How are the babies?!


I looked back over the thread and noticed I had forgotten Avery as a girl''s middle name...I thought for sure I had, because I loved Savannah Avery and Hunter Grayson...it was fun reading that thread over and seeing the progression. I love their names and hope you are all settling in!


I''m just thankful that I''m lucky enough to be able to stay at home and that Nate appreciates all that I do. If the appreciation wasn''t there, it just wouldn''t work. Sure, I get tired of picking up his dirty clothes, but when I think about the bigger picture, that''s really trivial.

The babies are doing great. Savannah is my good child. She pretty much eats, sleeps, and poops. Lately, Hunter has been a little irritable, but I think that''s because he hasn''t seen Nate since Monday. And then I read an article about organic formula that is making me want to change. Hunter likes to keep me up in the middle of the night, but it''s okay. I have to ask you a question about hiring nanny but I''ll do that in another thread.

This house is in a word, smaller, but I think it''s something that I''ll get used to. It''s still more than enough space for us.
 
Organic could be good. Is he colicky? I cannot wait to see more photos. I would love to hear about how it all came to be with getting these bundles of joy, as long as you are okay with telling it. If not, I totally get it. I am just pleased as punch for both of you and love hearing happy outcomes.

I am sure Nate appreciates you. My hubby does appreciate me, but wishes I spent less time in stores! I could take the gold medal if the Olympics had shopping!

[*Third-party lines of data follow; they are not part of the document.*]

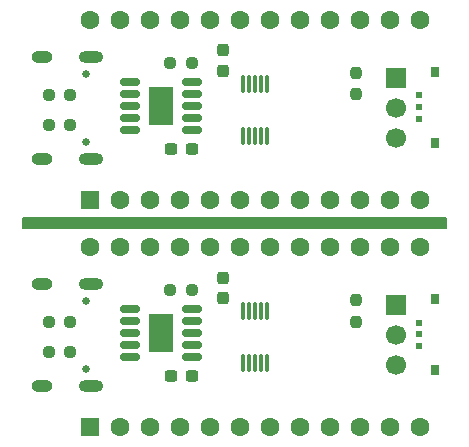
<source format=gbs>
%TF.GenerationSoftware,KiCad,Pcbnew,9.0.1*%
%TF.CreationDate,2025-04-29T19:20:25+09:00*%
%TF.ProjectId,ATtiny328P.kicad_pcb,41547469-6e79-4333-9238-502e6b696361,rev?*%
%TF.SameCoordinates,Original*%
%TF.FileFunction,Soldermask,Bot*%
%TF.FilePolarity,Negative*%
%FSLAX46Y46*%
G04 Gerber Fmt 4.6, Leading zero omitted, Abs format (unit mm)*
G04 Created by KiCad (PCBNEW 9.0.1) date 2025-04-29 19:20:25*
%MOMM*%
%LPD*%
G01*
G04 APERTURE LIST*
G04 Aperture macros list*
%AMRoundRect*
0 Rectangle with rounded corners*
0 $1 Rounding radius*
0 $2 $3 $4 $5 $6 $7 $8 $9 X,Y pos of 4 corners*
0 Add a 4 corners polygon primitive as box body*
4,1,4,$2,$3,$4,$5,$6,$7,$8,$9,$2,$3,0*
0 Add four circle primitives for the rounded corners*
1,1,$1+$1,$2,$3*
1,1,$1+$1,$4,$5*
1,1,$1+$1,$6,$7*
1,1,$1+$1,$8,$9*
0 Add four rect primitives between the rounded corners*
20,1,$1+$1,$2,$3,$4,$5,0*
20,1,$1+$1,$4,$5,$6,$7,0*
20,1,$1+$1,$6,$7,$8,$9,0*
20,1,$1+$1,$8,$9,$2,$3,0*%
G04 Aperture macros list end*
%ADD10RoundRect,0.150000X-0.687500X-0.150000X0.687500X-0.150000X0.687500X0.150000X-0.687500X0.150000X0*%
%ADD11R,2.100000X3.300000*%
%ADD12RoundRect,0.237500X0.250000X0.237500X-0.250000X0.237500X-0.250000X-0.237500X0.250000X-0.237500X0*%
%ADD13R,0.510000X0.600000*%
%ADD14R,0.700000X0.900000*%
%ADD15RoundRect,0.237500X0.300000X0.237500X-0.300000X0.237500X-0.300000X-0.237500X0.300000X-0.237500X0*%
%ADD16RoundRect,0.237500X0.237500X-0.300000X0.237500X0.300000X-0.237500X0.300000X-0.237500X-0.300000X0*%
%ADD17RoundRect,0.075000X-0.075000X0.650000X-0.075000X-0.650000X0.075000X-0.650000X0.075000X0.650000X0*%
%ADD18RoundRect,0.237500X0.237500X-0.250000X0.237500X0.250000X-0.237500X0.250000X-0.237500X-0.250000X0*%
%ADD19RoundRect,0.250000X0.550000X-0.550000X0.550000X0.550000X-0.550000X0.550000X-0.550000X-0.550000X0*%
%ADD20C,1.600000*%
%ADD21R,1.700000X1.700000*%
%ADD22C,1.700000*%
%ADD23C,0.650000*%
%ADD24O,2.100000X1.000000*%
%ADD25O,1.800000X1.000000*%
G04 APERTURE END LIST*
D10*
%TO.C,U2*%
X133120000Y-73330000D03*
X133120000Y-72330000D03*
X133120000Y-71330000D03*
X133120000Y-70330000D03*
X133120000Y-69330000D03*
X138395000Y-69330000D03*
X138395000Y-70330000D03*
X138395000Y-71330000D03*
X138395000Y-72330000D03*
X138395000Y-73330000D03*
D11*
X135757500Y-71330000D03*
%TD*%
D12*
%TO.C,R4*%
X138400000Y-67720000D03*
X136575000Y-67720000D03*
%TD*%
%TO.C,R1*%
X128120000Y-70400000D03*
X126295000Y-70400000D03*
%TD*%
D13*
%TO.C,SW2*%
X157670000Y-70440000D03*
X157670000Y-72440000D03*
X157670000Y-71440000D03*
D14*
X159025000Y-68440000D03*
X159025000Y-74440000D03*
%TD*%
D15*
%TO.C,C2*%
X138390000Y-74950000D03*
X136665000Y-74950000D03*
%TD*%
D16*
%TO.C,C1*%
X141070000Y-68350000D03*
X141070000Y-66625000D03*
%TD*%
D17*
%TO.C,U3*%
X142760000Y-69450000D03*
X143260000Y-69450000D03*
X143760000Y-69450000D03*
X144260000Y-69450000D03*
X144760000Y-69450000D03*
X144760000Y-73850000D03*
X144260000Y-73850000D03*
X143760000Y-73850000D03*
X143260000Y-73850000D03*
X142760000Y-73850000D03*
%TD*%
D18*
%TO.C,R5*%
X152300000Y-70350000D03*
X152300000Y-68525000D03*
%TD*%
D12*
%TO.C,R2*%
X128120000Y-72910000D03*
X126295000Y-72910000D03*
%TD*%
D19*
%TO.C,J2*%
X129790000Y-79270000D03*
D20*
X132330000Y-79270000D03*
X134870000Y-79270000D03*
X137410000Y-79270000D03*
X139950000Y-79270000D03*
X142490000Y-79270000D03*
X145030000Y-79270000D03*
X147570000Y-79270000D03*
X150110000Y-79270000D03*
X152650000Y-79270000D03*
X155190000Y-79270000D03*
X157730000Y-79270000D03*
X157730000Y-64030000D03*
X155190000Y-64030000D03*
X152650000Y-64030000D03*
X150110000Y-64030000D03*
X147570000Y-64030000D03*
X145030000Y-64030000D03*
X142490000Y-64030000D03*
X139950000Y-64030000D03*
X137410000Y-64030000D03*
X134870000Y-64030000D03*
X132330000Y-64030000D03*
X129790000Y-64030000D03*
%TD*%
D21*
%TO.C,J3*%
X155690000Y-68938500D03*
D22*
X155690000Y-71478500D03*
X155690000Y-74018500D03*
%TD*%
D23*
%TO.C,J1*%
X129395000Y-68630000D03*
X129395000Y-74410000D03*
D24*
X129895000Y-67200000D03*
D25*
X125715000Y-67200000D03*
D24*
X129895000Y-75840000D03*
D25*
X125715000Y-75840000D03*
%TD*%
D10*
%TO.C,U2*%
X133120000Y-92560000D03*
X133120000Y-91560000D03*
X133120000Y-90560000D03*
X133120000Y-89560000D03*
X133120000Y-88560000D03*
X138395000Y-88560000D03*
X138395000Y-89560000D03*
X138395000Y-90560000D03*
X138395000Y-91560000D03*
X138395000Y-92560000D03*
D11*
X135757500Y-90560000D03*
%TD*%
D12*
%TO.C,R4*%
X138400000Y-86950000D03*
X136575000Y-86950000D03*
%TD*%
%TO.C,R1*%
X128120000Y-89630000D03*
X126295000Y-89630000D03*
%TD*%
D13*
%TO.C,SW2*%
X157670000Y-89670000D03*
X157670000Y-91670000D03*
X157670000Y-90670000D03*
D14*
X159025000Y-87670000D03*
X159025000Y-93670000D03*
%TD*%
D15*
%TO.C,C2*%
X138390000Y-94180000D03*
X136665000Y-94180000D03*
%TD*%
D16*
%TO.C,C1*%
X141070000Y-87580000D03*
X141070000Y-85855000D03*
%TD*%
D17*
%TO.C,U3*%
X142760000Y-88680000D03*
X143260000Y-88680000D03*
X143760000Y-88680000D03*
X144260000Y-88680000D03*
X144760000Y-88680000D03*
X144760000Y-93080000D03*
X144260000Y-93080000D03*
X143760000Y-93080000D03*
X143260000Y-93080000D03*
X142760000Y-93080000D03*
%TD*%
D18*
%TO.C,R5*%
X152300000Y-89580000D03*
X152300000Y-87755000D03*
%TD*%
D12*
%TO.C,R2*%
X128120000Y-92140000D03*
X126295000Y-92140000D03*
%TD*%
D19*
%TO.C,J2*%
X129790000Y-98500000D03*
D20*
X132330000Y-98500000D03*
X134870000Y-98500000D03*
X137410000Y-98500000D03*
X139950000Y-98500000D03*
X142490000Y-98500000D03*
X145030000Y-98500000D03*
X147570000Y-98500000D03*
X150110000Y-98500000D03*
X152650000Y-98500000D03*
X155190000Y-98500000D03*
X157730000Y-98500000D03*
X157730000Y-83260000D03*
X155190000Y-83260000D03*
X152650000Y-83260000D03*
X150110000Y-83260000D03*
X147570000Y-83260000D03*
X145030000Y-83260000D03*
X142490000Y-83260000D03*
X139950000Y-83260000D03*
X137410000Y-83260000D03*
X134870000Y-83260000D03*
X132330000Y-83260000D03*
X129790000Y-83260000D03*
%TD*%
D21*
%TO.C,J3*%
X155690000Y-88168500D03*
D22*
X155690000Y-90708500D03*
X155690000Y-93248500D03*
%TD*%
D23*
%TO.C,J1*%
X129395000Y-87860000D03*
X129395000Y-93640000D03*
D24*
X129895000Y-86430000D03*
D25*
X125715000Y-86430000D03*
D24*
X129895000Y-95070000D03*
D25*
X125715000Y-95070000D03*
%TD*%
G36*
X159943039Y-80779685D02*
G01*
X159988794Y-80832489D01*
X160000000Y-80884000D01*
X160000000Y-81636034D01*
X159980315Y-81703073D01*
X159927511Y-81748828D01*
X159876034Y-81760034D01*
X124124034Y-81769965D01*
X124056990Y-81750299D01*
X124011220Y-81697508D01*
X124000000Y-81645965D01*
X124000000Y-80884000D01*
X124019685Y-80816961D01*
X124072489Y-80771206D01*
X124124000Y-80760000D01*
X159876000Y-80760000D01*
X159943039Y-80779685D01*
G37*
M02*

</source>
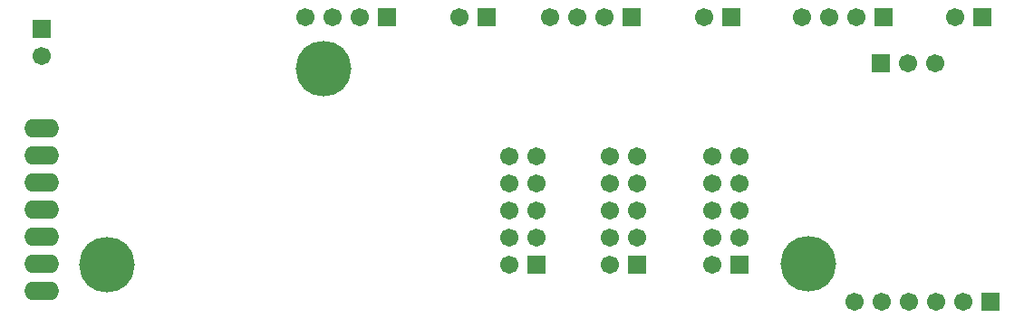
<source format=gbs>
G04 Layer_Color=16711935*
%FSLAX23Y23*%
%MOIN*%
G70*
G01*
G75*
%ADD84C,0.067*%
%ADD85R,0.067X0.067*%
%ADD86O,0.128X0.068*%
%ADD87C,0.205*%
%ADD88R,0.067X0.067*%
D84*
X2229Y600D02*
D03*
X2329D02*
D03*
X2229Y500D02*
D03*
X2329D02*
D03*
X2229Y400D02*
D03*
X2329D02*
D03*
X2229Y300D02*
D03*
X2329D02*
D03*
X2229Y200D02*
D03*
X2600Y600D02*
D03*
X2700D02*
D03*
X2600Y500D02*
D03*
X2700D02*
D03*
X2600Y400D02*
D03*
X2700D02*
D03*
X2600Y300D02*
D03*
X2700D02*
D03*
X2600Y200D02*
D03*
X2975Y600D02*
D03*
X3075D02*
D03*
X2975Y500D02*
D03*
X3075D02*
D03*
X2975Y400D02*
D03*
X3075D02*
D03*
X2975Y300D02*
D03*
X3075D02*
D03*
X2975Y200D02*
D03*
X510Y970D02*
D03*
X1480Y1115D02*
D03*
X1580D02*
D03*
X1680D02*
D03*
X2045D02*
D03*
X2380D02*
D03*
X2480D02*
D03*
X2580D02*
D03*
X2945D02*
D03*
X3305D02*
D03*
X3405D02*
D03*
X3505D02*
D03*
X3870D02*
D03*
X3500Y65D02*
D03*
X3600D02*
D03*
X3700D02*
D03*
X3800D02*
D03*
X3900D02*
D03*
X3795Y945D02*
D03*
X3695D02*
D03*
D85*
X2329Y200D02*
D03*
X2700D02*
D03*
X3075D02*
D03*
X510Y1070D02*
D03*
D86*
Y305D02*
D03*
Y405D02*
D03*
Y505D02*
D03*
Y205D02*
D03*
Y105D02*
D03*
Y605D02*
D03*
Y705D02*
D03*
D87*
X3330Y205D02*
D03*
X1545Y925D02*
D03*
X750Y200D02*
D03*
D88*
X1780Y1115D02*
D03*
X2145D02*
D03*
X2680D02*
D03*
X3045D02*
D03*
X3605D02*
D03*
X3970D02*
D03*
X4000Y65D02*
D03*
X3595Y945D02*
D03*
M02*

</source>
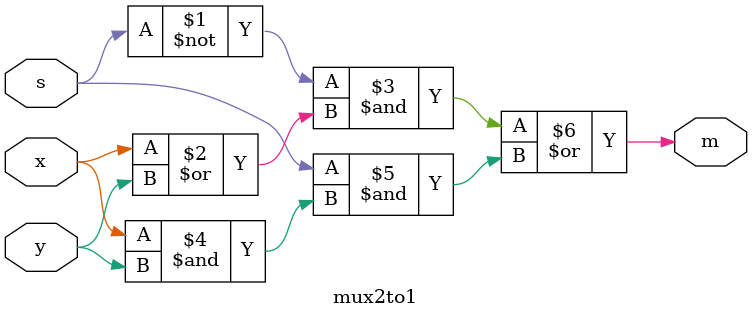
<source format=v>
module part2(input [17:0]SW, output [17:0]LEDR, output [7:0]LEDG);
	
	wire [7:0] X, Y, M;
	wire s;
			
	assign X = SW[7:0];
	assign Y = SW[15:8];
	assign s = SW[17];
	assign LEDR[15:0] = SW[15:0];
	assign LEDR[17] = SW[17];
	assign LEDG[7:0] = M;
	
	mux2to1 call1(X[0], Y[0], s, M[0]);
	mux2to1 call2(X[1], Y[1], s, M[1]);
	mux2to1 call3(X[2], Y[2], s, M[2]);
	mux2to1 call4(X[3], Y[3], s, M[3]);
	mux2to1 call5(X[4], Y[4], s, M[4]);
	mux2to1 call6(X[5], Y[5], s, M[5]);
	mux2to1 call7(X[6], Y[6], s, M[6]);
	mux2to1 call8(X[7], Y[7], s, M[7]);	
	
endmodule 

module mux2to1(input x, y, s, output m);

	assign m = (~s & (x | y)) | (s & (x & y));
	
endmodule 
</source>
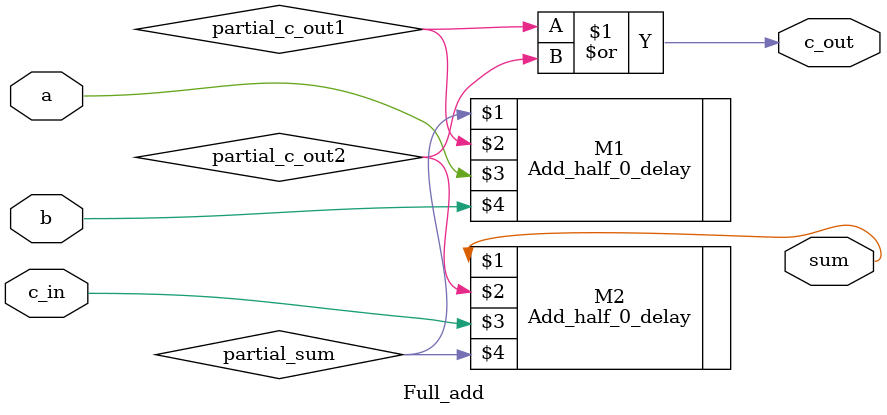
<source format=v>
`timescale 1ns / 1ps
module Full_add( sum, c_out, a, b, c_in);

	 output sum, c_out;
	
	 input a, b, c_in;
	  
	 wire partial_c_out1, partial_c_out2, partial_sum;
	 
	 Add_half_0_delay M1(partial_sum, partial_c_out1, a, b);
	 
	 Add_half_0_delay M2(sum, partial_c_out2, c_in, partial_sum);
	 
	 or(c_out, partial_c_out1, partial_c_out2);

endmodule

</source>
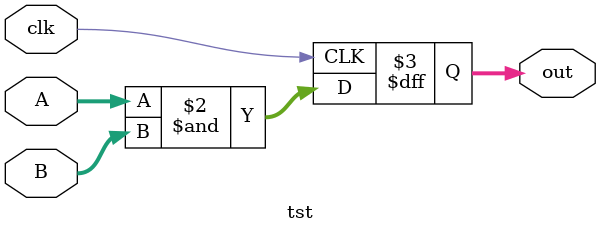
<source format=sv>
module tst (

input clk , 
input      [3:0] A , 
input      [3:0] B ,
output reg [3:0] out 
);



always @(posedge clk) begin
	out <= A & B ;
end

endmodule
</source>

But really, anytime I have gone out of town for a couple of days but hubby is here, it is funny. I have color coded schedules for each child, who needs to be where when, directions, phone numbers, it is all there with all the pertinent information. I have a nanny AND a sitter here too. Every moment is planned, even if it is just free time and hubby should hang with them. Birthday parties, hair cuts, track meets, soccer games, guitar lessons, sleep overs, all is planned for all three kids, with two in help, and yet, hubby is overwhelmed. I told him once, I cannot go into your office and work, nor do I wish to, but I do not act as if I could. You seem to think I lay around eating bon bons watching Oprah and that it is a no brainer...yet one weekend and you are a wreck! Gives him a nice reality check and Caroline appreciation course from time to time.

Keep in mind I do this on usually only a couple of hours of sleep, in pretty much constant low level pain and with frequent migraines or headaches, and I am dealing with three different people aside from him, from teen aged to kindergarten, and all of their moods and issues and needs. I cannot check out all of the time, though I certainly need a break from time to time. I am blessed to have nearly full time help, because without him, I simply cannot get three kids where they need to be, wait home for the guy to come to fix the computers, get all the errands done, get dinner made, take care of the house and AND take care of me and him. If I felt great most of the time I might have a better shot, but it is what it is at this point.